Give every entry again, word for word and in full.

*Exercise materials*:

▬▬▬▬▬▬▬▬▬▬

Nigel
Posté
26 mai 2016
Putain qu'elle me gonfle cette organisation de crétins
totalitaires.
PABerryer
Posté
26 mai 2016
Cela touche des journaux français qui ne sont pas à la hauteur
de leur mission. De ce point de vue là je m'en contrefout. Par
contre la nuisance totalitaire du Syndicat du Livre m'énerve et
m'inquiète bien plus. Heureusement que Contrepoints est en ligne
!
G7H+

▬▬▬▬▬▬▬▬▬▬

*Exercise result*:
Nigel
Posté
26 mai 2016
Putain qu'elle me gonfle cette organisation de crétins
totalitaires.
PABerryer
Posté
26 mai 2016
Cela touche des journaux français qui ne sont pas à la hauteur
de leur mission. De ce point de vue là je m'en contrefout. Par
contre la nuisance totalitaire du Syndicat du Livre m'énerve et
m'inquiète bien plus. Heureusement que Contrepoints est en ligne
!
G7H+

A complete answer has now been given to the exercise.